Published October 5, 2012
Over the past year, beer has become one of Lexington’s fastest growing industries. There has been some experimentation with beer in town before, and Alltech has managed to keep Kentucky Ale a viable and strong brand, but the new craft beer scene is something Lexington really hasn’t seen before.
With three breweries opened in roughly the last year, at least one new brewery on the way, numerous bars dedicated to craft beer and a home brewing store, the beer industry has shown up in force. Considering Lexington’s demographics, it was long overdue—the average craft beer drinker is highly educated and Lexington is rated as one of the most well educated cities in the country. Not only that, but Lexington’s art scene is booming and craft beer tends to move in to cities that place an emphasis on art.
The beer scene now seems to be thriving, but what is it like to start a business in the beer industry, and in particular what is it like to start a business focused on beer here in Lexington? To answer those questions we talked to Mike Vincent, an owner of Lexington Beerworks, and Kore Donnelly, an owner of Blue Stallion Brewing which is set to open in a few months. Lexington Beerworks opened nearly a year ago on Limestone and is the only home brewing shop in town which also serves as a great craft beer bar. Blue Stallion is still in the process of working out their location and hopes to open their brewery with a large tasting room and to distribute their beer to local bars and restaurants.
The beer business is, of course, still a business and there are a number of things to consider when starting one so I asked Mike and Kore some questions about why they really wanted to get into the beer business. Obviously, loving beer and brewing is a big part of it, but to start a full brewery takes a lot more.
Q: What was your inspiration and motivation for starting your business?
Mike (Lexington Beerworks): “Honestly, we wanted to do something interesting, and something that we loved. There’s a natural synergy between drinking good beer and the curiosity about what goes into it, hence the craft beer bar / home brewing shop.”
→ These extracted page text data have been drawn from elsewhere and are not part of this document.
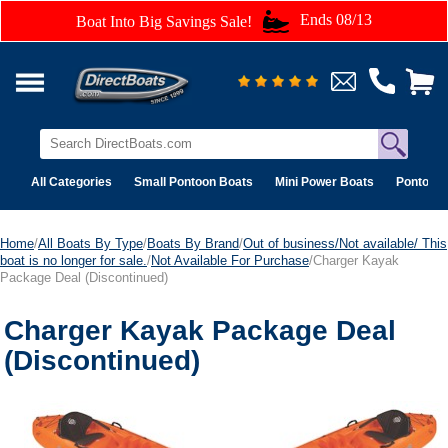
Ends 08/13
Boat Into Big Savings Sale!
All Categories
Small Pontoon Boats
Mini Power Boats
Pontoon 
Home
/
All Boats By Type
/
Boats By Brand
/
Out of business/Not available/ This
boat is no longer for sale.
/
Not Available For Purchase
/Charger Kayak
Package Deal (Discontinued)
Charger Kayak Package Deal
(Discontinued)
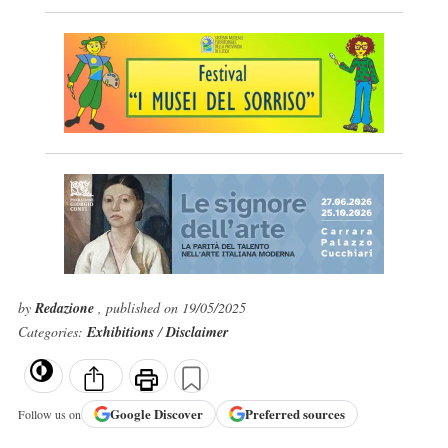
by
Redazione
, published on 19/05/2025
Categories:
Exhibitions
/
Disclaimer
Google
Discover
Preferred sources
Follow us on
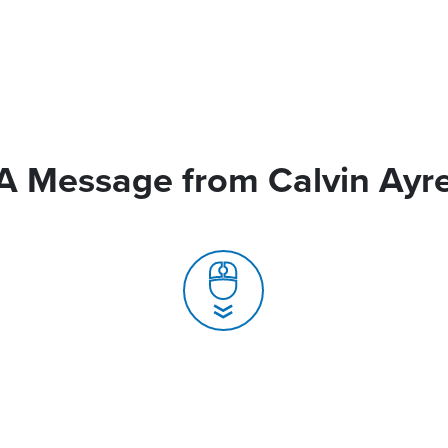
A Message from Calvin Ayr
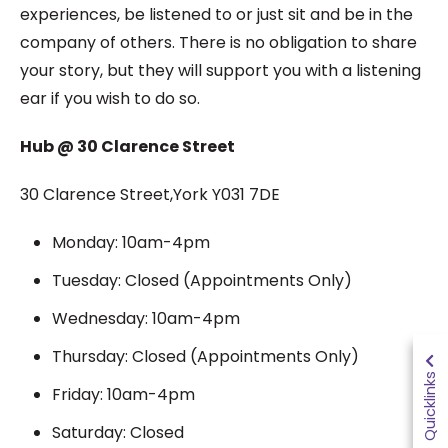
experiences, be listened to or just sit and be in the
company of others. There is no obligation to share
your story, but they will support you with a listening
ear if you wish to do so.
Hub @ 30 Clarence Street
30 Clarence Street,York Y031 7DE
Monday: 10am-4pm
Tuesday: Closed (Appointments Only)
Wednesday: 10am-4pm
Thursday: Closed (Appointments Only)
Quicklinks
Friday: 10am-4pm
Saturday: Closed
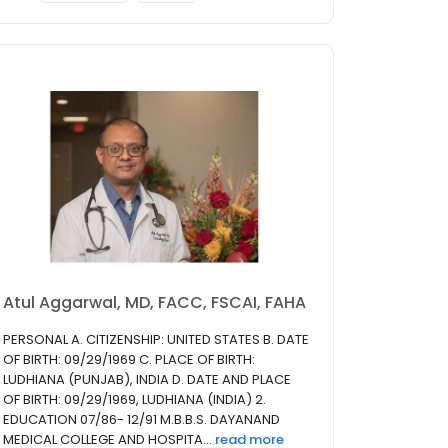
Atul Aggarwal, MD, FACC, FSCAI, FAHA
PERSONAL A. CITIZENSHIP: UNITED STATES B. DATE
OF BIRTH: 09/29/1969 C. PLACE OF BIRTH:
LUDHIANA (PUNJAB), INDIA D. DATE AND PLACE
OF BIRTH: 09/29/1969, LUDHIANA (INDIA) 2.
EDUCATION 07/86- 12/91 M.B.B.S. DAYANAND
MEDICAL COLLEGE AND HOSPITA...
read more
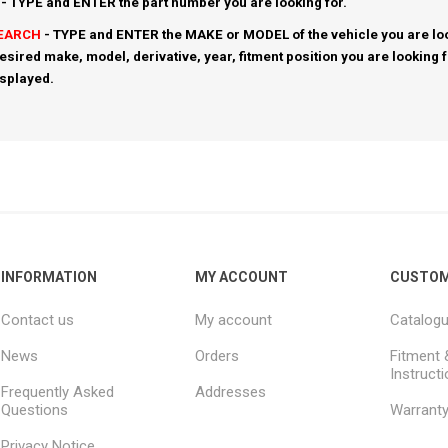
- TYPE and ENTER the part number you are looking for.
SEARCH
- TYPE and ENTER the MAKE or MODEL of the vehicle you are loo
esired make, model, derivative, year, fitment position you are looking 
isplayed.
INFORMATION
MY ACCOUNT
CUSTOM
Contact us
My account
Catalog
News
Orders
Fitment 
Instruct
Frequently Asked
Addresses
Questions
Warrant
Privacy Notice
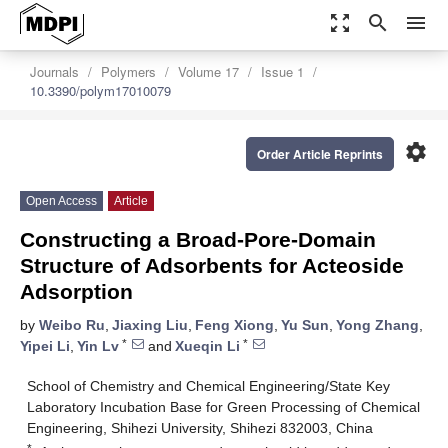
zoom_out_map
search
menu
Journals
Polymers
Volume 17
Issue 1
10.3390/polym17010079
settings
Order Article Reprints
Open Access
Article
Constructing a Broad-Pore-Domain
Structure of Adsorbents for Acteoside
Adsorption
by
Weibo Ru
,
Jiaxing Liu
,
Feng Xiong
,
Yu Sun
,
Yong Zhang
,
*
*
Yipei Li
,
Yin Lv
and
Xueqin Li
School of Chemistry and Chemical Engineering/State Key
Laboratory Incubation Base for Green Processing of Chemical
Engineering, Shihezi University, Shihezi 832003, China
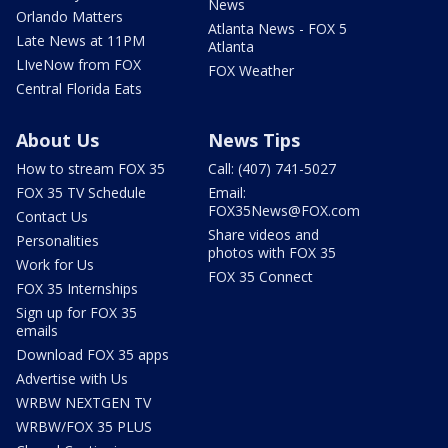
News
Orlando Matters
Atlanta News - FOX 5
Late News at 11PM
Atlanta
LIveNow from FOX
FOX Weather
Central Florida Eats
About Us
News Tips
How to stream FOX 35
Call: (407) 741-5027
FOX 35 TV Schedule
Email:
FOX35News@FOX.com
Contact Us
Share videos and
Personalities
photos with FOX 35
Work for Us
FOX 35 Connect
FOX 35 Internships
Sign up for FOX 35
emails
Download FOX 35 apps
Advertise with Us
WRBW NEXTGEN TV
WRBW/FOX 35 PLUS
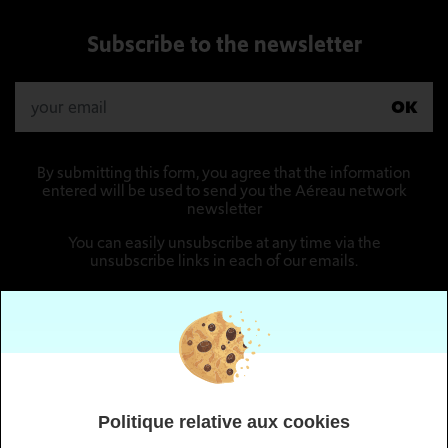
Subscribe to the newsletter
OK
By submitting this form, you agree that the information
entered will be used to send you the Aéreau network
newsletter
You can easily unsubscribe at any time via the
unsubscribe links in each of our emails.
Follow us
Politique relative aux cookies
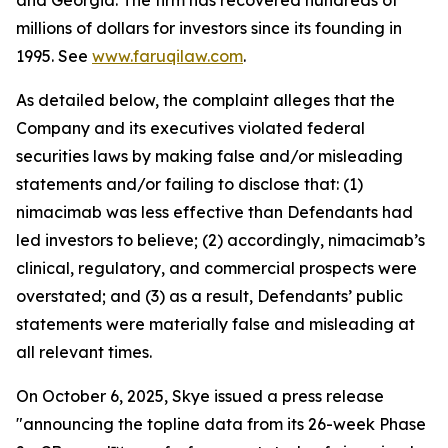
and Georgia. The firm has recovered hundreds of
millions of dollars for investors since its founding in
1995. See
www.faruqilaw.com
.
As detailed below, the complaint alleges that the
Company and its executives violated federal
securities laws by making false and/or misleading
statements and/or failing to disclose that: (1)
nimacimab was less effective than Defendants had
led investors to believe; (2) accordingly, nimacimab’s
clinical, regulatory, and commercial prospects were
overstated; and (3) as a result, Defendants’ public
statements were materially false and misleading at
all relevant times.
On October 6, 2025, Skye issued a press release
"announcing the topline data from its 26-week Phase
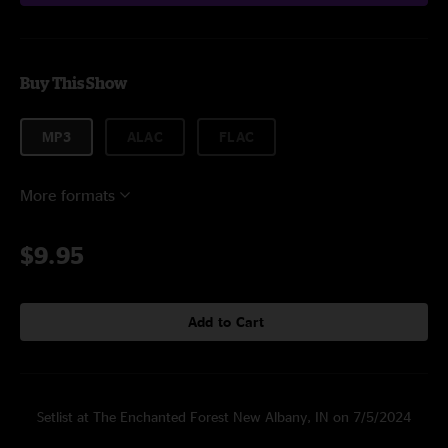
Buy This Show
MP3
ALAC
FLAC
More formats
$9.95
Add to Cart
Setlist at The Enchanted Forest New Albany, IN on 7/5/2024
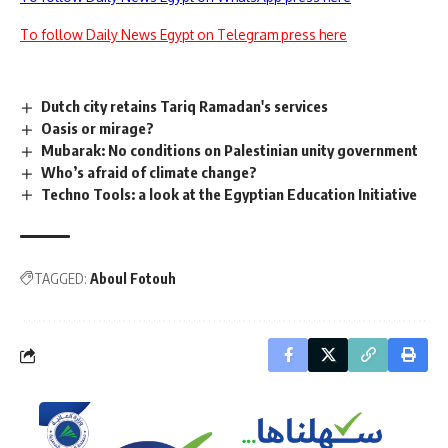
To follow Daily News Egypt on Telegram press here
Dutch city retains Tariq Ramadan's services
Oasis or mirage?
Mubarak: No conditions on Palestinian unity government
Who’s afraid of climate change?
Techno Tools: a look at the Egyptian Education Initiative
TAGGED:
Aboul Fotouh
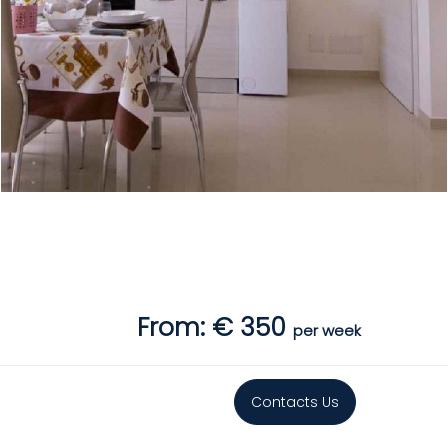
From: € 350
per week
Contacts Us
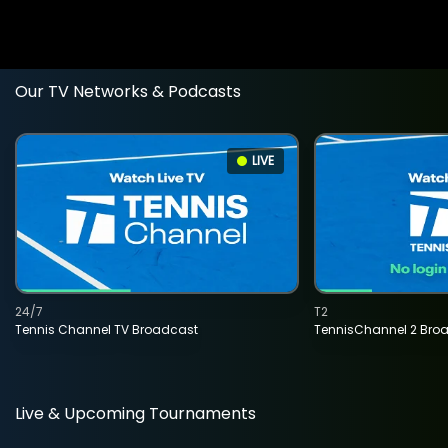
Our TV Networks & Podcasts
LIVE
24/7
T2
Tennis Channel TV Broadcast
TennisChannel 2 Bro
Live & Upcoming Tournaments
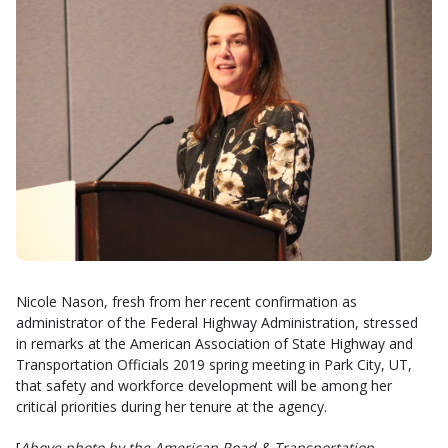
Nicole Nason, fresh from her recent confirmation as
administrator of the Federal Highway Administration, stressed
in remarks at the American Association of State Highway and
Transportation Officials 2019 spring meeting in Park City, UT,
that safety and workforce development will be among her
critical priorities during her tenure at the agency.
[
Above photo by the American Road & Transportation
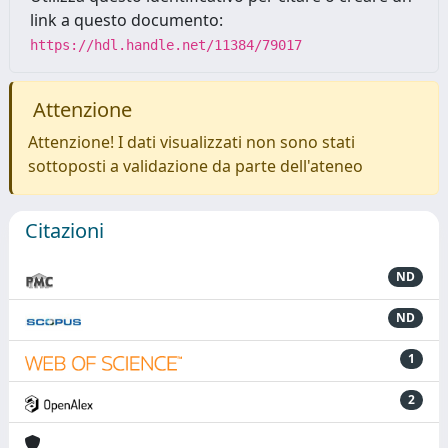
link a questo documento:
https://hdl.handle.net/11384/79017
Attenzione
Attenzione! I dati visualizzati non sono stati
sottoposti a validazione da parte dell'ateneo
Citazioni
ND
ND
1
2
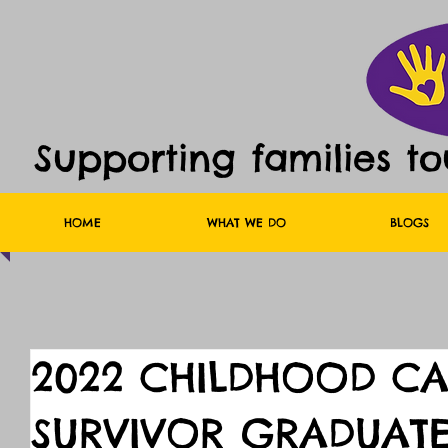
Supporting families t
HOME
WHAT WE DO
BLOGS
2022 CHILDHOOD C
SURVIVOR GRADUATE 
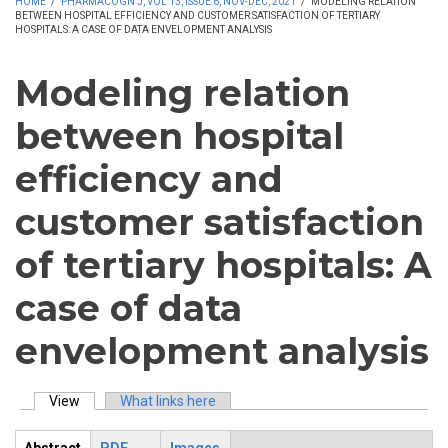
HOME
/
PHARMACOGN J, VOL 13, ISSUE 6, NOV-DEC, 2021
/
MODELING RELATION
BETWEEN HOSPITAL EFFICIENCY AND CUSTOMER SATISFACTION OF TERTIARY
HOSPITALS: A CASE OF DATA ENVELOPMENT ANALYSIS
Modeling relation
between hospital
efficiency and
customer satisfaction
of tertiary hospitals: A
case of data
envelopment analysis
View
(active tab)
What links here
Primary tabs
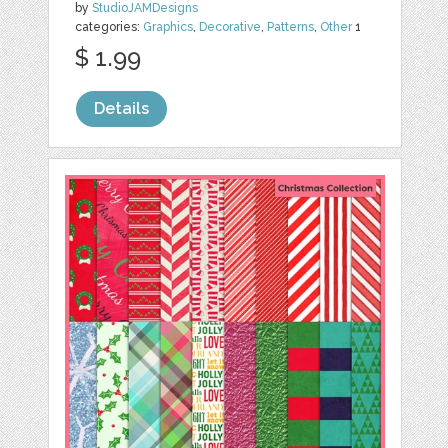
by
StudioJAMDesigns
categories:
Graphics
,
Decorative
,
Patterns
,
Other
1
$ 1.99
Details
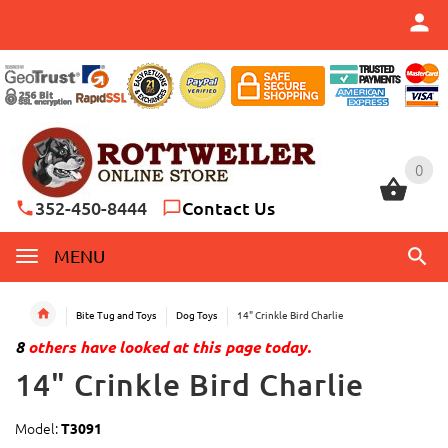
0
0
352-450-8444
Contact Us
MENU
Bite Tug and Toys
Dog Toys
14" Crinkle Bird Charlie
8
others have looked at this page today.
14" Crinkle Bird Charlie
Model:
T3091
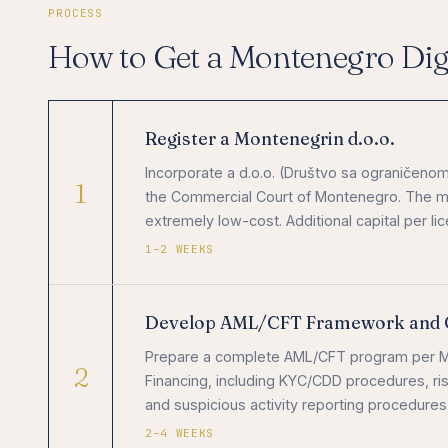
PROCESS
How to Get a Montenegro Digi
Register a Montenegrin d.o.o.
Incorporate a d.o.o. (Društvo sa ograničenom
1
the Commercial Court of Montenegro. The mini
extremely low-cost. Additional capital per l
1–2 WEEKS
Develop AML/CFT Framework and 
Prepare a complete AML/CFT program per Mo
2
Financing, including KYC/CDD procedures, ris
and suspicious activity reporting procedures
2–4 WEEKS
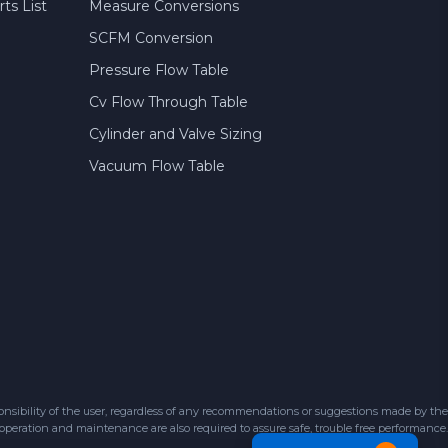
ts List
Measure Conversions
SCFM Conversion
Pressure Flow Table
Cv Flow Through Table
Cylinder and Valve Sizing
Vacuum Flow Table
sibility of the user, regardless of any recommendations or suggestions made by the
 operation and maintenance are also required to assure safe, trouble free performance.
Kore (Blue Stallion Brewing): “My partners and I have wanted to open up a brewery for years, we have been making beer on a small scale for a long time and our head brewer worked for a small regional brewery in Germany. Lexington has long wanted more craft beer options and we are excited to be a part of the growing craft beer scene here.”
Q: What makes Lexington such a good place for beer?
Mike: “Lexington is a city full of folks that fit the craft beer enthusiast profile, and up until this point was underrepresented in terms of beer bars, brew shops and breweries. We visited Louisville a few times for inspiration and then knew that if we found the right spot in downtown Lexington we could start something as well.”
Kore: “Several things have helped set the stage for the booming craft beer industry in Lexington. The move towards buying local is a huge part of why we have seen several breweries open but the taste for craft beer has been slowly developing in Lexington for over a decade. People are getting tired of the homogenous yellow light lager made with corn and rice adjuncts and are expanding their palate by trying interesting beers made by brewers that aren’t interested in making the same tasteless beer we have had for the last 80 years.
Everyone we have talked to about this, from the local government officials, the bank, and people that have just heard what we are doing, has been incredibly excited about the idea. People want this to happen; it feels like we have so many allies to get this project off the ground. We have always talked internally about making the community our partner in the venture, we want to add to the culture and attraction of Lexington – but it seems like the community wants to be our partner just as much as we want to be theirs.”
I know I certainly identify with not wanting to drink tasteless lagers. And it’s not often that you see the kind of support from the community and local government to get businesses off the ground. On the other hand, there are certainly some challenges that come with any businesses and both Beerworks and Blue Stallion have had their share.
Q: What are some challenges you’ve had, if any, so far?
Mike: “EVERYTHING – but that’s what learning is all about. [You are] completely accountable and responsible for success or failure.”
Kore: “There have been several things that have gummed up the works a little bit as we developed our plan but the biggest challenge would certainly be finding an appropriate location for the business. One thing that became clear after months of research was how capital intensive a brewery is. This is probably a lesson that every business owner has learned, regardless of industry but especially true of a manufacturing business like a brewery.
Smaller cities than Lexington, such as Asheville, NC, have become wonderful havens for craft beer recently, and we hope Lexington can become one as well. It’s certainly well on the way there, but it will continue to require a lot of support from the community. Craft beer is an industry that adds a lot to the reputation of a city and can bring a lot of people to Lexington as tourists. Get out there, try something new (and not a generic light lager!) and support your local breweries and beer businesses. Much our vibrant art or food scenes, a craft beer scene can make Lexington a better and more enjoyable place to live.